Inside, the whole orchestra was assembled on stage. Flutes, Violins, Cellos, Harps, Oboes and percussions, all in one place. It was beautifull. Put conductor stepped up to the stage, and onto the conductors podium... And gripped the Conductors baton. "Okay, guys..." He said, shakingly, "Let's... Let's play Mozart's 5th." He starte moving the baton, and it was glorious. usic was all around him, and he lost himself in it. However, as he lost himself, he also lost grip of the baton. It flew out of his hand, and straight into the mouth of one of the violin players.
She died immediately. Our conductor was charged with manslaughter, and taken to prison. He was sentanced to death, by the electric chair. They gave him his last meal, a last prayer, and put him in the chair. They strapped him up, put water on his forehead, and put on the headpiece. And then, they pulled the switch.

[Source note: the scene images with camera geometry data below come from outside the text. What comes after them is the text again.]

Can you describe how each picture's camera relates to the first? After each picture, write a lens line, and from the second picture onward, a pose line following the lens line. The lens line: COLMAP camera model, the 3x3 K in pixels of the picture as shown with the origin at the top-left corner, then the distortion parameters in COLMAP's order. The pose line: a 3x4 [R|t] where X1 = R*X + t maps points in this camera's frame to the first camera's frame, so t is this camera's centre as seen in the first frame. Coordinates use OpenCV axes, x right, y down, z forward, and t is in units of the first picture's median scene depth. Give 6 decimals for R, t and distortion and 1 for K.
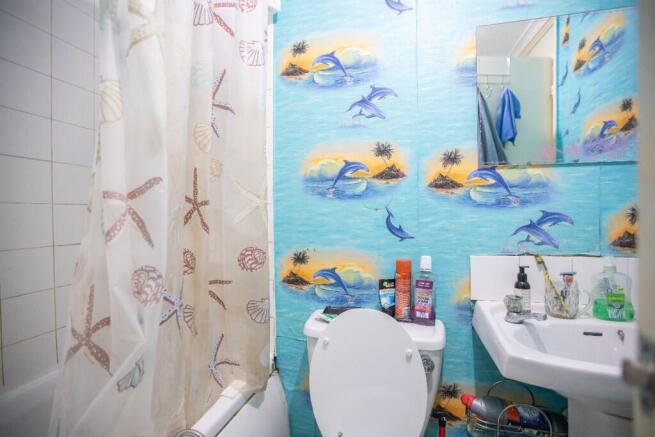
lens RADIAL K [[302.3, 0, 327.0], [0, 302.3, 217.5], [0, 0, 1]] dist [-0.044532, 0.010677]
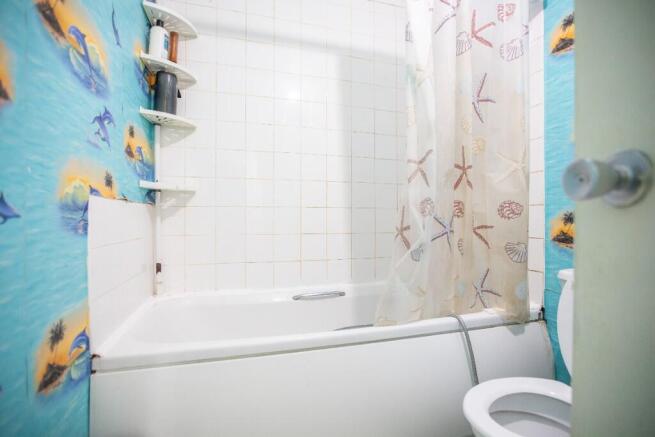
lens RADIAL K [[302.3, 0, 328.4], [0, 302.3, 217.5], [0, 0, 1]] dist [-0.044532, 0.010677]
pose [[0.536404, 0.007402, -0.843929, 0.378019], [-0.012812, 0.999918, 0.000626, 0.163007], [0.843864, 0.010477, 0.536455, -0.313256]]
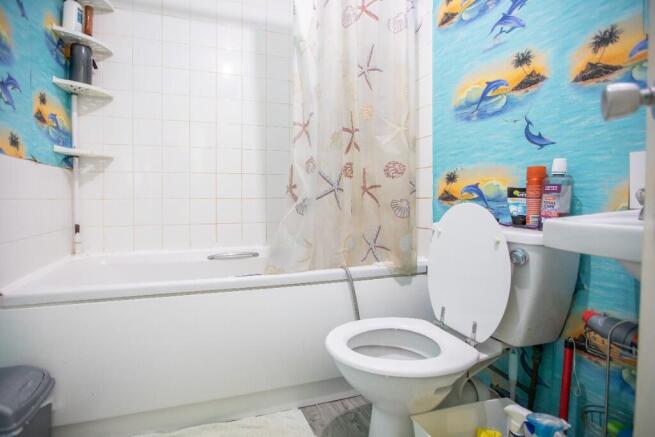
lens RADIAL K [[302.3, 0, 293.8], [0, 302.3, 201.1], [0, 0, 1]] dist [-0.044532, 0.010677]
pose [[0.558735, 0.014785, -0.829215, 0.603747], [-0.007064, 0.999890, 0.013068, 0.244715], [0.829316, -0.001444, 0.558777, -0.160039]]
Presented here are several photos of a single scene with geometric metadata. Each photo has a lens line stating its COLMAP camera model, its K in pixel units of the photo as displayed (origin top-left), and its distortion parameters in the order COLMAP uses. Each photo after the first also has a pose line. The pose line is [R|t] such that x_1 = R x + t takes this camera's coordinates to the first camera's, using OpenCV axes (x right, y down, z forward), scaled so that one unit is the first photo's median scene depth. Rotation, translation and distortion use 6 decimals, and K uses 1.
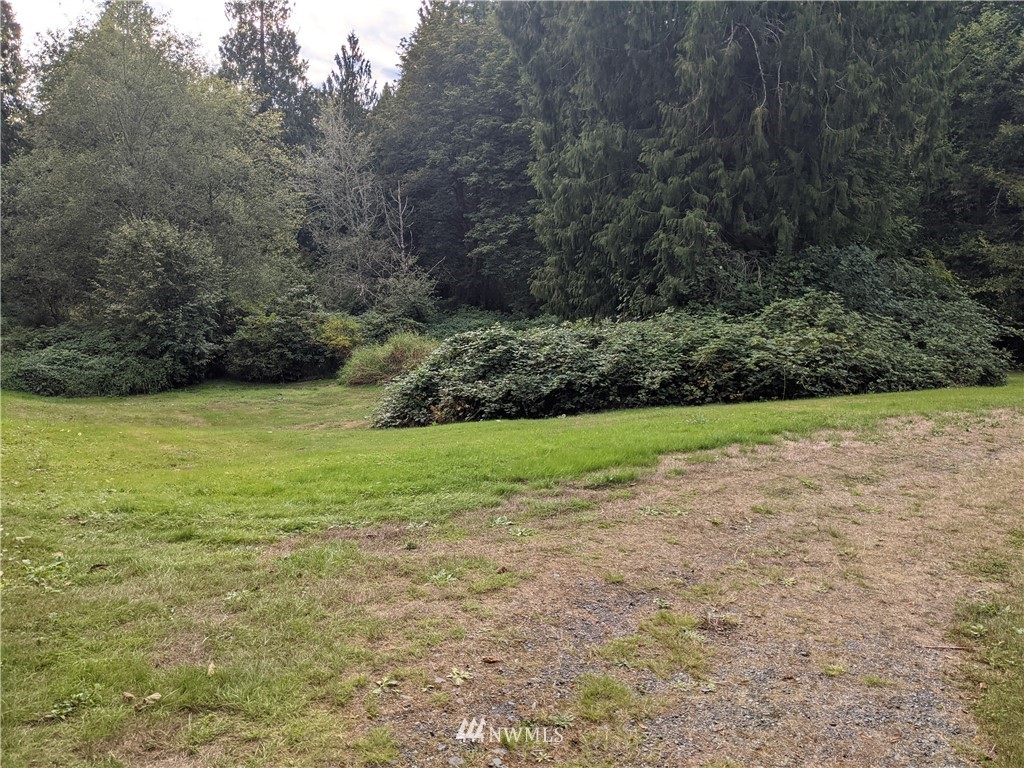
lens RADIAL K [[794.4, 0, 503.8], [0, 794.4, 382.8], [0, 0, 1]] dist [0.092177, -0.158063]
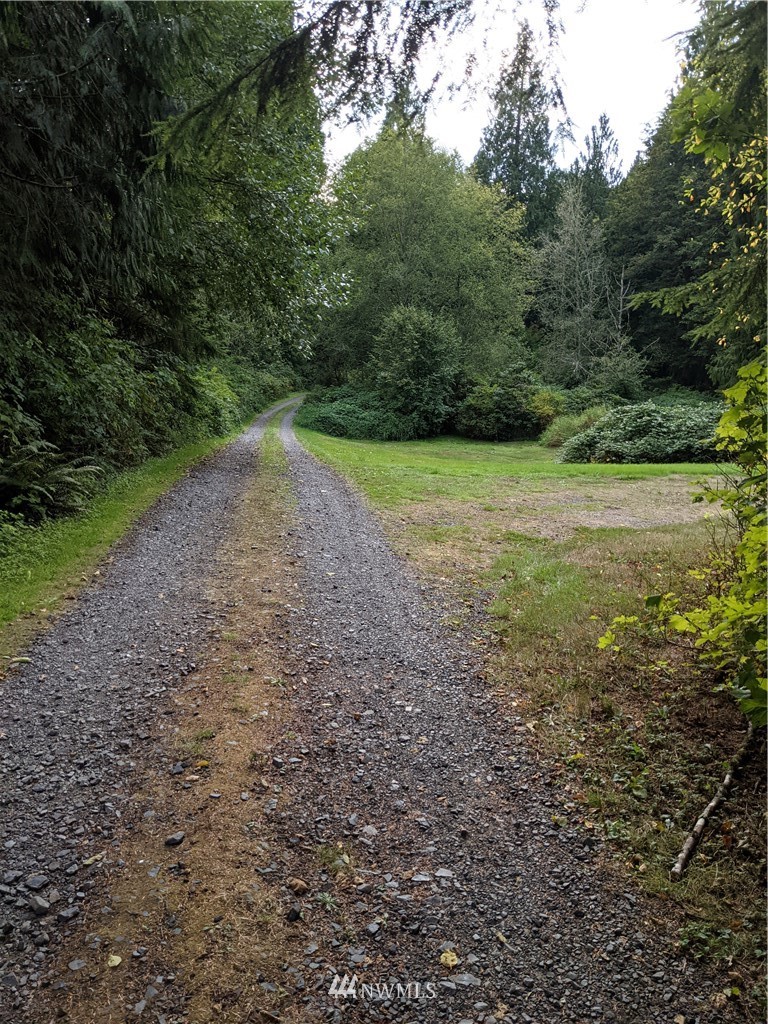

Nothing happened. The staff checked all the wires, all circuits, and tried again. Still nothing. They called in an electrician, who looked at the chair, and stated that nothing was wrong, that it should work properly. Once again, they tried. Nothing. Not so much as a twitch. After a few hours, the director of the prison walked up to the sentanced man and asked "Why won't you die? What is wrong you?!". Our protagonist looked at the director, and said in a tired voice "I suppose I'm just a poor conductor."